Многозначимость мышления свойственна, однако, отнюдь не только высокотворческим личностям — в той или иной степени такую способность обнаруживают все в процессе восприятия произведений большого искусства.
В том же кинематографе мы постоянно сталкиваемся с явлением, прямо противоположным “эффекту Кулешова”, когда, казалось бы, вполне определенные образы монтируются и взаимодействуют так, что создаются почти невыразимые, но вместе с тем очень сильные впечатления. Ту же функцию выполняют в поэзии метафоры и художественные сравнения. Между двумя сопоставляемыми образами бессознательно для читателя устанавливается множество связей, обогащая каждый образ и выводя его за пределы привычного представления. Благодаря этому образы приобретают свойство многозначности.
Сказанное в полной мере относится к живописи. Сказать, что на картине Рембрандта “Ассур, Аман и Эсфирь” изображено разоблачение в присутствии царя коварных замыслов министра, значит не только ничего не сказать о картине, но даже сказать неправду. Впечатление, производимое картиной, связано с улавливанием тонких и сложных отношений между всеми героями.
Достаточно сказать, что разоблачение дается Эсфири совсем не легко — это не ее роль, и она вынуждена переступить через всю свою естественную женственность и тем самым удивить и, может быть, даже насторожить царя, которого любит. Это далеко не простая победа и для самой Эсфири, может быть, даже не совсем победа, как и любая победа над собой. Нежная красота, без которой был бы невозможен успех, находится в неразрешимом противоречии с самой необходимостью разоблачения.
А разве не так обстоит дело с образами великой литературы? На альтернативный вопрос Гамлета “Быть или не быть?” нет однозначного ответа — недаром до сих пор не исчерпаны самые противоречивые трактовки этого образа.

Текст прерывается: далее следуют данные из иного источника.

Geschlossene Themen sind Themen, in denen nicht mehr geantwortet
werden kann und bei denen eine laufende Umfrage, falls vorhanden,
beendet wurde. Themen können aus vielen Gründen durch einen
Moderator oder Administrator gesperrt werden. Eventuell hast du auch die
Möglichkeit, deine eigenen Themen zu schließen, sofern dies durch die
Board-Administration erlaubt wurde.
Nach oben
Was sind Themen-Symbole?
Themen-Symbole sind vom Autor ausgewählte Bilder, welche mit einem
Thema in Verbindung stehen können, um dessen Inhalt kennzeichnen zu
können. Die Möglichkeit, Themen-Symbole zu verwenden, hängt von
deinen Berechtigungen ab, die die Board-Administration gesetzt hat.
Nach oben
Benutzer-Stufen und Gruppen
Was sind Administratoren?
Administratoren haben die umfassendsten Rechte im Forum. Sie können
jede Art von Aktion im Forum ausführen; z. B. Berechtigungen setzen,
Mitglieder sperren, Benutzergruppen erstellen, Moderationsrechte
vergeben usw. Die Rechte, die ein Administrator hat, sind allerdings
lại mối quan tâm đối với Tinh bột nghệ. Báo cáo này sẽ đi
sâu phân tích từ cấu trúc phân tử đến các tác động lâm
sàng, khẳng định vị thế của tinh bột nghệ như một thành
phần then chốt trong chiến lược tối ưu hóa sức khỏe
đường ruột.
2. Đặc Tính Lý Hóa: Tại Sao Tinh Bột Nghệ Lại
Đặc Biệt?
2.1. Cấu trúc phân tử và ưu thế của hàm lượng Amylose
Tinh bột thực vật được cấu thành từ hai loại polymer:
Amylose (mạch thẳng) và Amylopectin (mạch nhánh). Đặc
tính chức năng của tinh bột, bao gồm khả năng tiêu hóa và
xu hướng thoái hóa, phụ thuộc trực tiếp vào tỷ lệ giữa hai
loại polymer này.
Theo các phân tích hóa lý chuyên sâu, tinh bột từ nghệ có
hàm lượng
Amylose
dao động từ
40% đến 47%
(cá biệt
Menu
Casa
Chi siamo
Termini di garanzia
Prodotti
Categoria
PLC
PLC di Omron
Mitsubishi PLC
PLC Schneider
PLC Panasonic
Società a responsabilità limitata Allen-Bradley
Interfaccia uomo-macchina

Вот почему для восприятия произведений искусства характерна диссоциация между очень сильным и сложным впечатлением, с одной стороны, и невозможностью целиком выразить это впечатление в словах — с другой.
Может возникнуть вопрос: не являются ли основной причиной такой диссоциации просто ограниченные возможности нашей речи? Раз мы знаем, что наши впечатления богаче того, что мы высказали, правомочно ли говорить о недостаточном осознании впечатления, произведенного сновидением, картиной?
Может быть, следует говорить всего лишь о неумении, неспособности выразить вполне осознанное впечатление? Опыт искусствоведения показывает, что это не так. Когда мы знакомимся с выдающимися работами искусствоведов и литературоведов, посвященными крупным художественным произведениям, мы испытываем острое наслаждение неожиданного, удивленного узнавания. В хорошо, казалось бы, известном нам произведении мы с удивлением обнаруживаем новые грани и качества. Оно поворачивается к нам неожиданной стороной. Это новое в хорошо известном должно было бы вызывать сомнение, настороженность и сопротивление. И если анализ вопреки своей новизне и неожиданности оказывается для нас убедительным, то это значит, что мы уже были готовы его принять, что подспудно в нас жило это знание, хотя мы и не осознавали его. Убедительность новых научных теорий отчасти обусловлена, вероятно, теми же самыми закономерностями.
Думаю, именно это чувство имеют в виду представители точных наук, когда говорят о красоте новой идеи. Ее восприятие как гармоничное тесно связано с чувством изумленного узнавания — именно гармония и узнается.
Никакая самая искусная имитация творчества ни в науке, ни в искусстве это чувство не вызовет — будет впечатление нового, удивительного, необычного — но чуждого.
Для чувства изумленного узнавания нужно совпадение образа произведения с подспудно сформировавшимся образом в мозгу воспринимающего — и величайшей заслугой творца является способность вывести этот образ на свет из мрака бессознательного.